*TASK DIRECTIONS*. Return each record word for word and omit the pictures.

Items from a data source
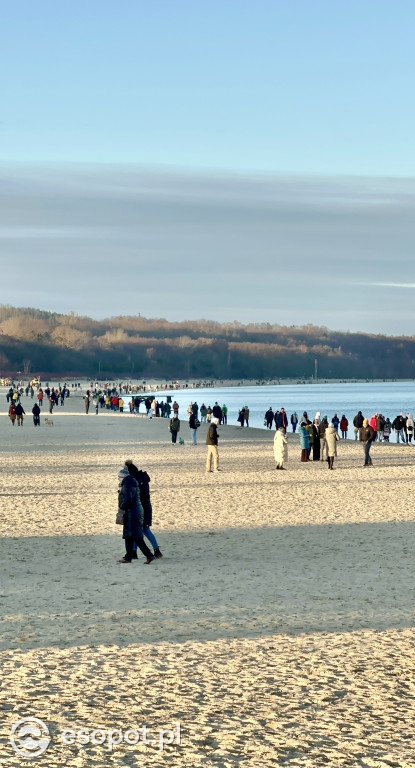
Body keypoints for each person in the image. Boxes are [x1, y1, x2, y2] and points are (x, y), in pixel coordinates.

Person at [117, 461, 155, 564]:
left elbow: (128, 499)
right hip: (136, 512)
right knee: (130, 536)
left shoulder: (127, 485)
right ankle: (128, 557)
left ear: (123, 477)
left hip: (132, 513)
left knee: (135, 537)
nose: (118, 479)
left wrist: (122, 507)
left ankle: (149, 555)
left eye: (119, 477)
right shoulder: (132, 482)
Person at [125, 461, 163, 559]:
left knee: (143, 530)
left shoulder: (136, 481)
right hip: (146, 507)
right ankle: (138, 552)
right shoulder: (142, 478)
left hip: (141, 508)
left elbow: (140, 496)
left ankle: (155, 551)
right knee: (140, 530)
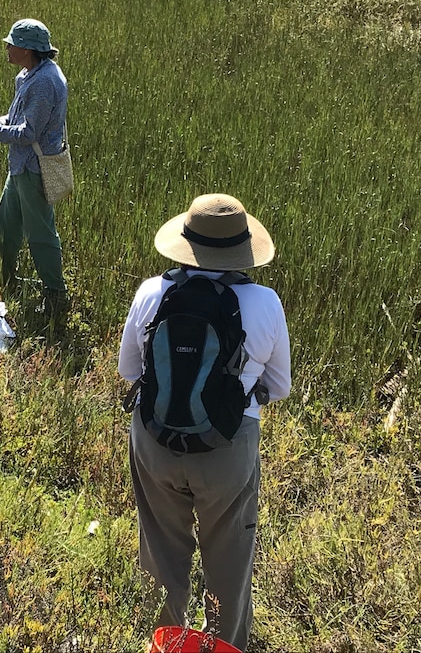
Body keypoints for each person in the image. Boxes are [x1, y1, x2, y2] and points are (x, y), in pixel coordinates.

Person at [118, 194, 291, 651]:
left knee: (161, 549)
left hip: (154, 438)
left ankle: (166, 640)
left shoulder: (151, 291)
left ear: (186, 243)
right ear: (241, 249)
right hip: (228, 448)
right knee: (229, 556)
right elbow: (280, 386)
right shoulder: (265, 302)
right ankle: (224, 643)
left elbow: (128, 371)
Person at [0, 18, 69, 316]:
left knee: (41, 234)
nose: (6, 47)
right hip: (19, 165)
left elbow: (28, 133)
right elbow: (15, 119)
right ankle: (7, 280)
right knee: (6, 223)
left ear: (28, 50)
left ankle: (56, 297)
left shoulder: (46, 83)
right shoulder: (27, 75)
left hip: (34, 169)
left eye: (12, 44)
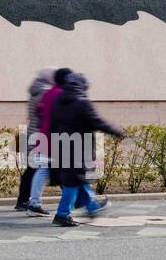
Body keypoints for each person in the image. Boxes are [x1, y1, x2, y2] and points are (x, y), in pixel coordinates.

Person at [48, 68, 124, 227]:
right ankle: (62, 214)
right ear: (82, 86)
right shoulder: (82, 102)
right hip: (78, 149)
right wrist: (117, 132)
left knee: (77, 179)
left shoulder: (58, 101)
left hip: (60, 146)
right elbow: (97, 122)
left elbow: (52, 125)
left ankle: (91, 205)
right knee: (72, 183)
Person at [14, 68, 56, 215]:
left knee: (34, 168)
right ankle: (26, 201)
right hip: (41, 134)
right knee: (46, 167)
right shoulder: (45, 92)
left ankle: (23, 200)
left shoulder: (35, 90)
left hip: (33, 132)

*SOLVED EXERCISE*.
Body keypoints for each person in the image. Boxes are [x1, y1, x2, y2] and points are (x, y), in pixel coordinates.

Person at [117, 461, 155, 564]:
left elbow: (128, 499)
right hip: (136, 512)
right knee: (130, 536)
left shoulder: (127, 485)
right ankle: (128, 557)
left ear: (123, 477)
left hip: (132, 513)
left knee: (135, 537)
nose: (118, 479)
left wrist: (122, 507)
left ankle: (149, 555)
left eye: (119, 477)
right shoulder: (132, 482)
Person at [125, 461, 163, 559]:
left knee: (143, 530)
left shoulder: (136, 481)
right hip: (146, 507)
right ankle: (138, 552)
right shoulder: (142, 478)
left hip: (141, 508)
left elbow: (140, 496)
left ankle: (155, 551)
right knee: (140, 530)
Body keypoints for each person in the image. Boxes are [x1, y1, x2, y2] and points are (x, y), in pixel coordinates.

Person at [118, 194, 291, 651]:
left knee: (161, 549)
left hip: (154, 438)
left ankle: (166, 640)
left shoulder: (151, 291)
left ear: (186, 243)
right ear: (241, 249)
right hip: (228, 448)
right knee: (229, 556)
right elbow: (280, 386)
right shoulder: (265, 302)
right ankle: (224, 643)
left elbow: (128, 371)
Person at [0, 18, 69, 316]:
left knee: (41, 234)
nose: (6, 47)
right hip: (19, 165)
left elbow: (28, 133)
right elbow: (15, 119)
right ankle: (7, 280)
right knee: (6, 223)
left ear: (28, 50)
left ankle: (56, 297)
left shoulder: (46, 83)
right shoulder: (27, 75)
left hip: (34, 169)
left eye: (12, 44)
Body keypoints for each person in the image. Boxes are [x1, y1, x2, y2] and points are (x, y), in pixel coordinates.

Person at [48, 68, 124, 227]:
right ankle: (62, 214)
right ear: (82, 86)
right shoulder: (82, 102)
right hip: (78, 149)
right wrist: (117, 132)
left knee: (77, 179)
left shoulder: (58, 101)
left hip: (60, 146)
right elbow: (97, 122)
left elbow: (52, 125)
left ankle: (91, 205)
right knee: (72, 183)
Person at [14, 68, 56, 215]:
left knee: (34, 168)
right ankle: (26, 201)
right hip: (41, 134)
right knee: (46, 167)
right shoulder: (45, 92)
left ankle: (23, 200)
left shoulder: (35, 90)
left hip: (33, 132)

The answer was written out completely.